--- What the exercise asks ---
From the line containing "order: Polypodiales" up to and including the line containing "collector number: 7732", rewrite the data with "name author" replaced by "authorship" and nothing else changed.

**** Data to use ****

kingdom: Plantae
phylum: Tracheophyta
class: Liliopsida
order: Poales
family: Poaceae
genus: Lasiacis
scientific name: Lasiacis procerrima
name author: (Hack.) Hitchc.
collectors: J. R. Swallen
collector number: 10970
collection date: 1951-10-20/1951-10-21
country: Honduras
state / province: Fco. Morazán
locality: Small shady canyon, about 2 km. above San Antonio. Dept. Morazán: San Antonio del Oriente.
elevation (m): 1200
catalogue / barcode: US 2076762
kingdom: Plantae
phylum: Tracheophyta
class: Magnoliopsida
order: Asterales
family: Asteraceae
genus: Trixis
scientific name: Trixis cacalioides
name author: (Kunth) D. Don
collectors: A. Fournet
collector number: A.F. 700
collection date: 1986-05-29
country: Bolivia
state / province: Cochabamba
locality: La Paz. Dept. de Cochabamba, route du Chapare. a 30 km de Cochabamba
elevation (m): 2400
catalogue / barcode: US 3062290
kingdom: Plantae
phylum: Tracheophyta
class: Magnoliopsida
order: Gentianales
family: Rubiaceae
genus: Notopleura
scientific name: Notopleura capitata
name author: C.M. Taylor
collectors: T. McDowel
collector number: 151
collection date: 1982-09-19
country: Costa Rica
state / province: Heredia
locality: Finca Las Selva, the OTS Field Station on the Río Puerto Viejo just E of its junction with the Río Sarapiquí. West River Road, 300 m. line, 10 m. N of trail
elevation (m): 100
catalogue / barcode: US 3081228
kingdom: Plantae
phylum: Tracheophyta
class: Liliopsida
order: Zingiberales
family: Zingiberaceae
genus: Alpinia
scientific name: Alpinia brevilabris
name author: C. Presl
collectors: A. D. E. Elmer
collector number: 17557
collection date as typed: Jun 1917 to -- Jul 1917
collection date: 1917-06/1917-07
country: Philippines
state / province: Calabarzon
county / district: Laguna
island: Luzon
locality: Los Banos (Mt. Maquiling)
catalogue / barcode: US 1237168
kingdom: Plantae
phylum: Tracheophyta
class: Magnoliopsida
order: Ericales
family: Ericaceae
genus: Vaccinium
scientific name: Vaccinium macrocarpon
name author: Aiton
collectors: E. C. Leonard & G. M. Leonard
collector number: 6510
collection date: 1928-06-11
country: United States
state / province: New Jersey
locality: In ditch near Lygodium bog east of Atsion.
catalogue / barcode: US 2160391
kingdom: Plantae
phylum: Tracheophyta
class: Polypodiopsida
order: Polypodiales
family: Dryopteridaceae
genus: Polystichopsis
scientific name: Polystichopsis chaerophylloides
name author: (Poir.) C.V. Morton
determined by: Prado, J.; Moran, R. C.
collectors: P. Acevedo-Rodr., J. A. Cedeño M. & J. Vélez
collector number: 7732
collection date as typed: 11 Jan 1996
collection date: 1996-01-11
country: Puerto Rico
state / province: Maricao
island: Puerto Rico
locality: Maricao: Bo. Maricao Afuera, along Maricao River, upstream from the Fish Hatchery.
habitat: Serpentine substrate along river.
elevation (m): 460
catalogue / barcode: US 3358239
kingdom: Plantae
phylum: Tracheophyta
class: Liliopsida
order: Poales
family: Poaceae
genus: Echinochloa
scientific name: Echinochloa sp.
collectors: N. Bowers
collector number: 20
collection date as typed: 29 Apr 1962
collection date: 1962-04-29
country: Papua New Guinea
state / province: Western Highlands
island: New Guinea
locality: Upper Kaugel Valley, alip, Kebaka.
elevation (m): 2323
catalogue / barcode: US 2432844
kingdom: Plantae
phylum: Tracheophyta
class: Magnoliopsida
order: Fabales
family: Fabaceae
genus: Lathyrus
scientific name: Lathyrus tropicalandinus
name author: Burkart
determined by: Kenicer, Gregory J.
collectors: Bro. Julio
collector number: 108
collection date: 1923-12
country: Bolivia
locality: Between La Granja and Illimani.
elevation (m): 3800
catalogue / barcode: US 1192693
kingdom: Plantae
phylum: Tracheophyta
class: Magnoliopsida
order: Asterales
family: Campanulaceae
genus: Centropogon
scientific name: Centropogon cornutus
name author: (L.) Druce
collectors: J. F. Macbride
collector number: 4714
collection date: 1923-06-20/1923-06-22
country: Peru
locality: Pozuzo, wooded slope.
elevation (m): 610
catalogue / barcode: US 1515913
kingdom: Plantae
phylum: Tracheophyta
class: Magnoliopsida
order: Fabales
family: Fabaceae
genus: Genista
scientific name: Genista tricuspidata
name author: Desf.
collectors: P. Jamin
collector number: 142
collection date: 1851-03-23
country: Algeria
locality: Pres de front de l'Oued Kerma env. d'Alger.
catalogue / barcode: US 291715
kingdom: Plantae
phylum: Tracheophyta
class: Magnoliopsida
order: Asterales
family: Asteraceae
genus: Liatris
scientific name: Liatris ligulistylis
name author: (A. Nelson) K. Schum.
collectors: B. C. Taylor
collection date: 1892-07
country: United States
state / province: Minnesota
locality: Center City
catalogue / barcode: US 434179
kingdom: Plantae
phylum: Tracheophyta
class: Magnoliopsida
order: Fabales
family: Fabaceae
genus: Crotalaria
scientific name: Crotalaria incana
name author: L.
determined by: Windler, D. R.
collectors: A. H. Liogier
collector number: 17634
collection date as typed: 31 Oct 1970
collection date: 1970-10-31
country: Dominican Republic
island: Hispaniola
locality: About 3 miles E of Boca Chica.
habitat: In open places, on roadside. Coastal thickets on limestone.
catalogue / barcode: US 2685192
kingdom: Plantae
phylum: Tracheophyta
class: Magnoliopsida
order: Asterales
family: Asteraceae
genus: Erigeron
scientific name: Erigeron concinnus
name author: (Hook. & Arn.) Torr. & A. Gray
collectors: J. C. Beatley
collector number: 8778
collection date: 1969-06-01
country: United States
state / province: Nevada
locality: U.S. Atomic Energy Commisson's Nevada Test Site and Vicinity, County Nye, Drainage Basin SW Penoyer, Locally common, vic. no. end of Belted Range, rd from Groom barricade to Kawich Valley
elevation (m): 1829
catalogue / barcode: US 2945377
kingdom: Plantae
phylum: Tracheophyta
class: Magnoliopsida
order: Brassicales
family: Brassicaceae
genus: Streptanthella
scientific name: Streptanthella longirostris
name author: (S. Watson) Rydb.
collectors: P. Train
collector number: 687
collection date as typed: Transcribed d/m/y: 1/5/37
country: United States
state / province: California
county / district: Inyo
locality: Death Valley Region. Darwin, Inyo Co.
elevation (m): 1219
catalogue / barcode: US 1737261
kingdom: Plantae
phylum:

****

--- Full solution ---
order: Polypodiales
family: Dryopteridaceae
genus: Polystichopsis
scientific name: Polystichopsis chaerophylloides
authorship: (Poir.) C.V. Morton
determined by: Prado, J.; Moran, R. C.
collectors: P. Acevedo-Rodr., J. A. Cedeño M. & J. Vélez
collector number: 7732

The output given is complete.